The chief criticism is that the new guidance raises the standards for accusations across the board and imposes unjust requirements on victims.
For instance, victims will now have to face their attackers in a situation similar to open court, and schools will effectively be forced to raise evidentiary standards from a “preponderance of the evidence” to “clear and convincing evidence.”
The rule “requires schools to select one of two standards of evidence, the preponderance of the evidence standard or the clear and convincing evidence standard — and to apply the selected standard evenly to proceedings for all students and employees, including faculty,” according to a DOE press release.
This change was inserted with the broadly understood knowledge that most schools will not choose to lower the “clear and convincing” bar already in place for resolving other types of campus disputes, because faculty and staff generally favor the highest possible standards for those allegations.

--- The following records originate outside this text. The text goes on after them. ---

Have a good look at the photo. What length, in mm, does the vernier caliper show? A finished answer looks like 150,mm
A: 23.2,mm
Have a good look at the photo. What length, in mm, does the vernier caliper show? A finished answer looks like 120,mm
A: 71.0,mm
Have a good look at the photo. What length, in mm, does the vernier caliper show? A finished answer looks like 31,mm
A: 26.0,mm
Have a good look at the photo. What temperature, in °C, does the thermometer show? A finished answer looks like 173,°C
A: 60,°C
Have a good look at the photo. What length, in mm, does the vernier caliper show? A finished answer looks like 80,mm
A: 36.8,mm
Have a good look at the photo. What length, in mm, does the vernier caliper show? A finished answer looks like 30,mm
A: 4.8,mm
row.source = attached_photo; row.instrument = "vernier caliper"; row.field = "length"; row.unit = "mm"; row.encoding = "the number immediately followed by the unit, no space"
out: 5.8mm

DeVos also effectively removed the Bush and Obama administrations’ non-compulsory “soft ban” on mediation in cases of alleged sexual violence. Administrators would once again be allowed to pressure accusers into the mediation process, which critics say minimizes their experience and requires victims to face and forgive their attackers.

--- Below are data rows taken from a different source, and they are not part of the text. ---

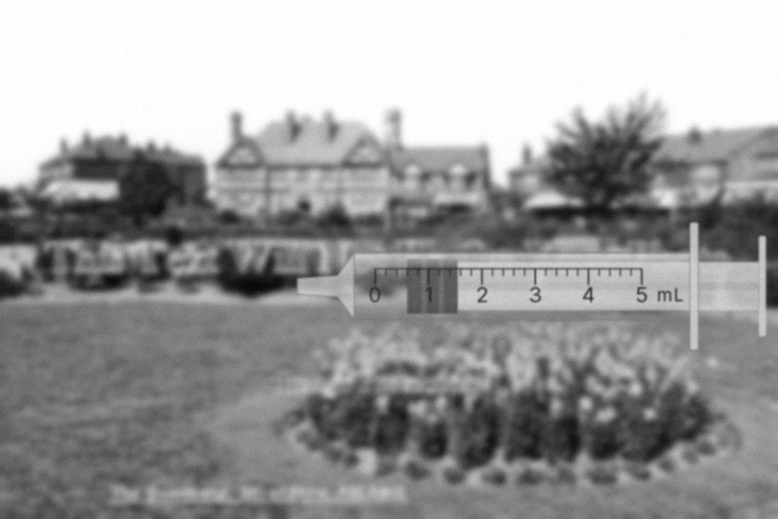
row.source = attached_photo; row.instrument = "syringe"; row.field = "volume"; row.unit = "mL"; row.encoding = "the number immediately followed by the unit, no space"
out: 0.6mL
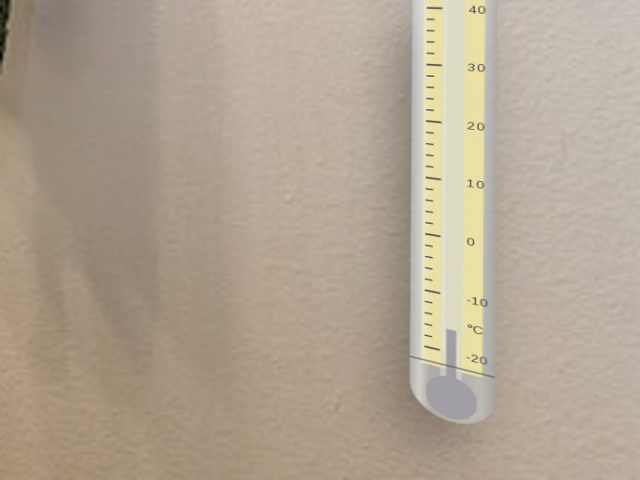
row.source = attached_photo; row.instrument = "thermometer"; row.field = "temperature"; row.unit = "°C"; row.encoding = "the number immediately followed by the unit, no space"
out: -16°C
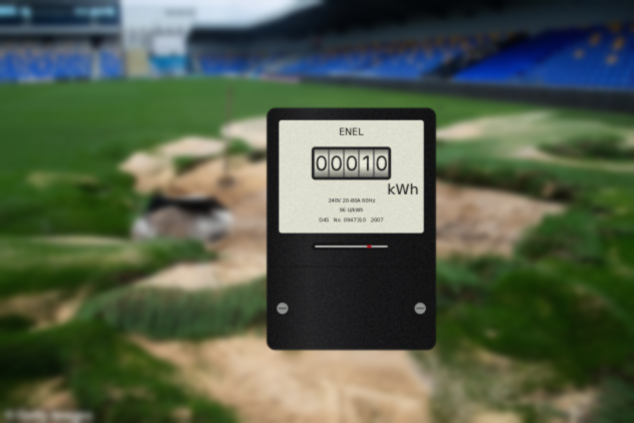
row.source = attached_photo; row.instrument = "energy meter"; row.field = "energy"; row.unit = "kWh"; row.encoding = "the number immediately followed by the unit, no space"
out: 10kWh
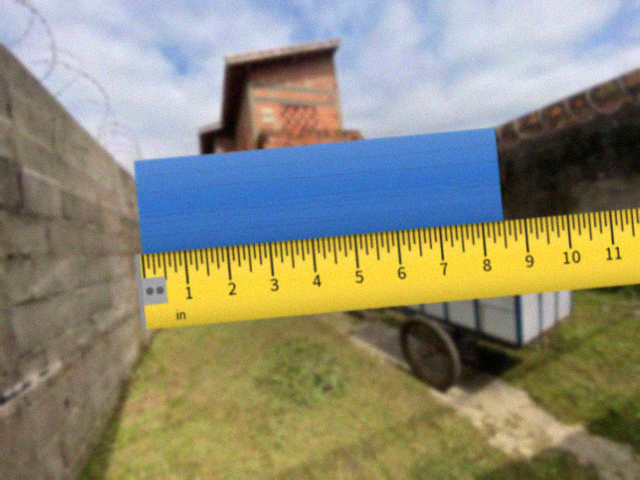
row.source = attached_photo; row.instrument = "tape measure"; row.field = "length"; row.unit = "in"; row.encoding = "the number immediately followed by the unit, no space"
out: 8.5in
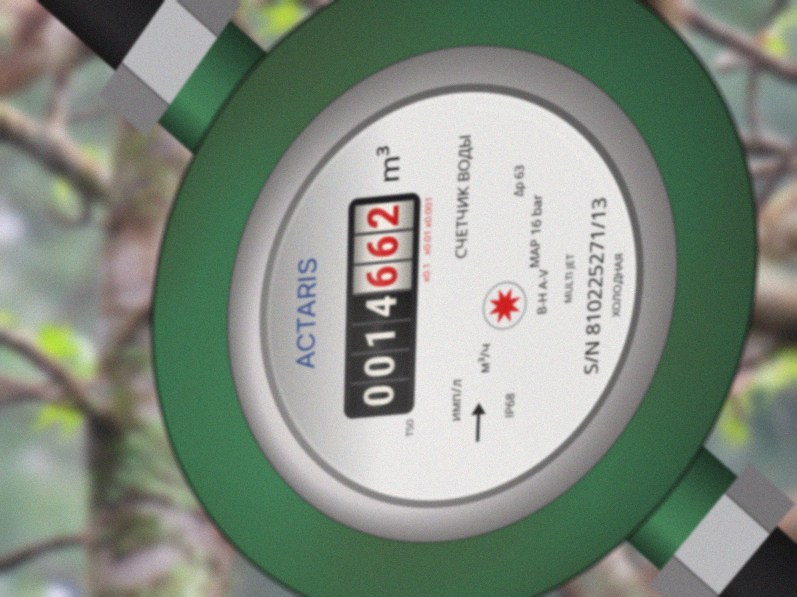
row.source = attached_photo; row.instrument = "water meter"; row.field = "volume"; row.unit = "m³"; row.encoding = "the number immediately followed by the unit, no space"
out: 14.662m³
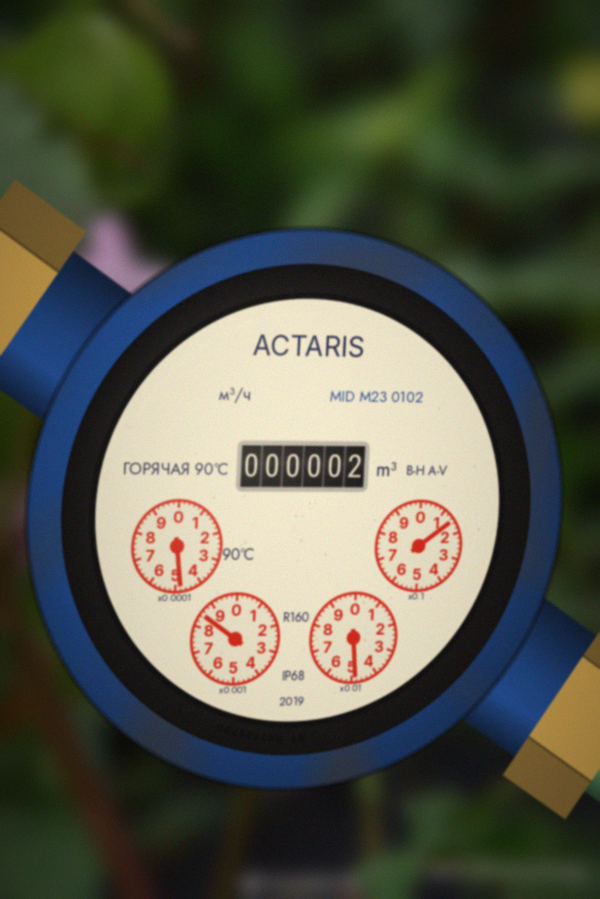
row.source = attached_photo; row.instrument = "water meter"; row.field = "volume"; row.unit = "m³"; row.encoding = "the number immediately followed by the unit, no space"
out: 2.1484m³
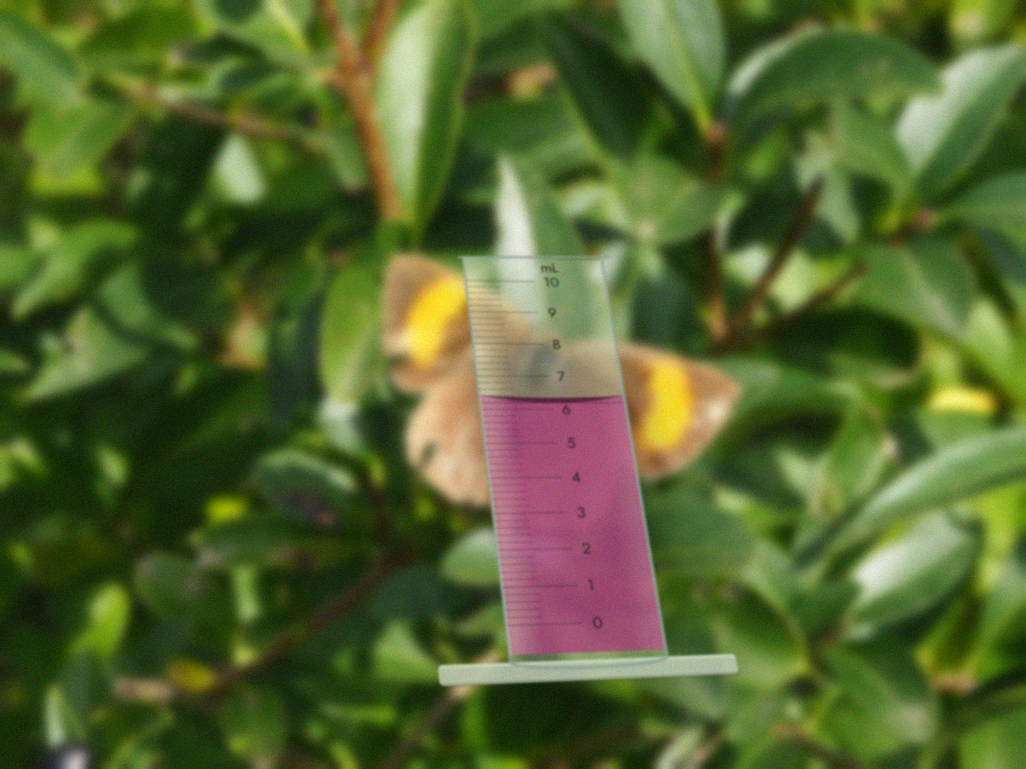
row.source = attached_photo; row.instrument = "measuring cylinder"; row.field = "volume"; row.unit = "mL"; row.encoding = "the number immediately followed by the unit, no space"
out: 6.2mL
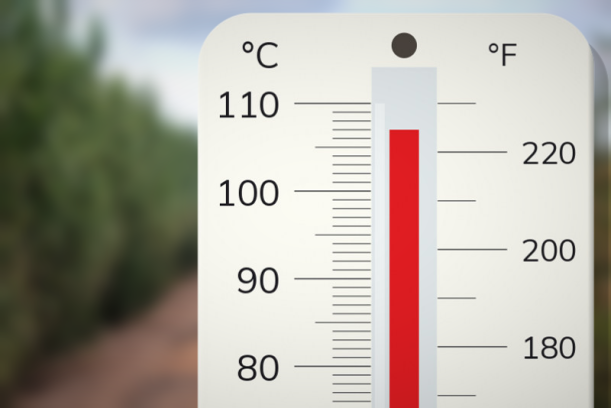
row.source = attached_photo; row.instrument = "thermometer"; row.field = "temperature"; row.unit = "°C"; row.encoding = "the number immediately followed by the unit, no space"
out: 107°C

Schools often prefer the mediation process, which is less time-consuming and does not require the same level of resources demanded by a full investigation. Mediation results are confidential, rather than public.
This rule also raises the bar for what constitutes harassment — it now must be an incident that denies access to education. At the same time, it narrows the definition of sexual harassment from “unwelcome conduct of a sexual nature” to the Supreme Court’s much more attenuated language: “unwelcome conduct on the basis of sex that is so severe, pervasive and objectively offensive that it denies a person access to the school’s education program or activity.”
Victim advocacy group Know Your Title IX said those overhauls will “force students to endure repeated and escalating levels of abuse without being able to ask their schools for help.”
The rule also reduces a school’s investigative responsibilities to on-campus incidents only and lifts the 60-day timeline for campus investigations, opening up the option to delay the adjudication process, perhaps indefinitely.
Schools that don’t comply with the new rules could lose federal funding.
The guidance seems at odds with Title IX-related legislation passed by Texas lawmakers earlier this year, the first in the nation to implement criminal liability for failure to “properly” report sexual misconduct involving a student to an appropriate Title IX coordinator.
This law was interpreted in opposite ways by different parties, so it passed with full bipartisan support. Victim advocates had lobbied for compulsory reporting, which backfired: Now, anyone employed by a college or university in Texas — all faculty and staff, including graduate assistants — must report all claims or knowledge they have of an incident or potentially be held criminally liable for negligence, punishable by up to a year in jail.
This also applies, however, to accounts a student offers in confidence, which could have a chilling effect on reports: Not only will the accusation get kicked up the chain, but students won’t be guaranteed any rights of privacy or anonymity. This might result in a short-term spike in accusations, but advocates believe that over time, fears about personal privacy and confidentiality are likely to reverse that trend.